О, моей жизни холодный свет!
Моей мечты безнадежной дева,
И моих снов беспокойный бред…
Моей души неземная царица,
Я, как мальчишка, тебя молю,
Бездонного счастья манящая птица,
Побудь со мной, я тебя люблю!
Так нежен он был, и так чисто звучали
Из уст его пламенных те же слова,
И руки, окно открывая, дрожали -
– Быть может, теперь будет счастья глава?

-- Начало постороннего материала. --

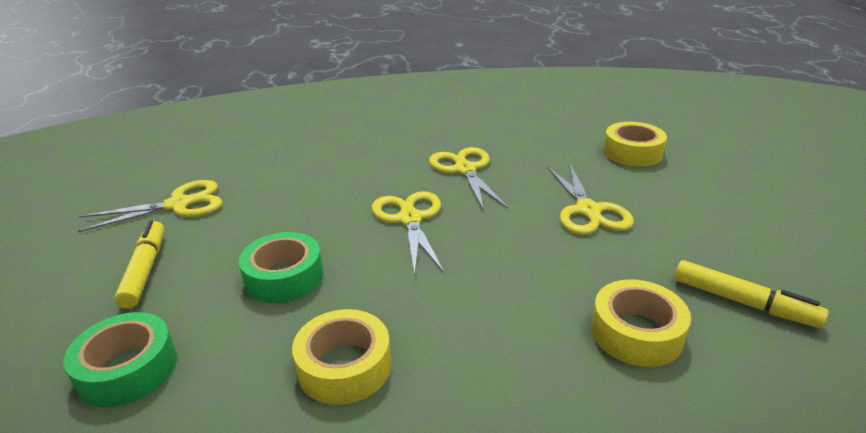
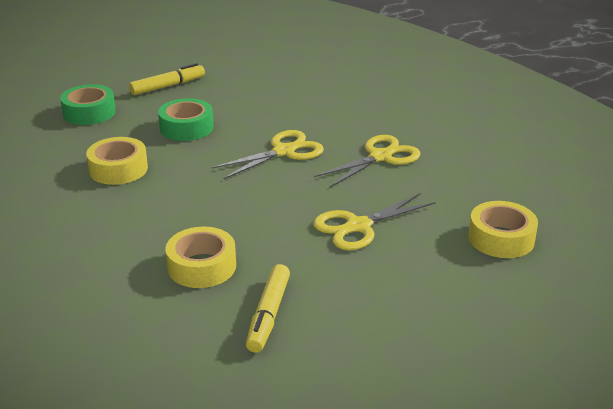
camera: 65 degrees right, 0 degrees up
yellow scissors [78,180,222,232] -> none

Но только слегка прикоснувшись рукою
До пылкого сердца, души молодой,
Она поняла, что не станет живою,
И лед не растает в любви золотой.
С надеждой простившись немыми слезами,
Она затворилась, не слушая слов,
Пусть был он прекрасен своими мечтами,
Но дева теперь не оставила кров.
И оглядев ледяные хоромы,
Она стала дрожью в глухой тишине,
И зарыдала, но горькие стоны
Внимали лишь рамы на белой стене…
И больше она о любви не мечтала,
Заливши слезой ледяные полы,
Жемчужное платье свое разорвала,
Покои осыпала горсткой золы.
И в зеркале мельком свой образ заметив,
Она ужаснулась: «Ведь это не я!»
Но новый портрет ей ухмылкой ответив,
Смотрел, не пугаясь, в большие глаза.
Откинув лохматые косы за плечи,
В одной лишь сорочке, босою ногой,
Она, затушив все поникшие свечи,
Ушла через дверь, взяв лишь песню с собой.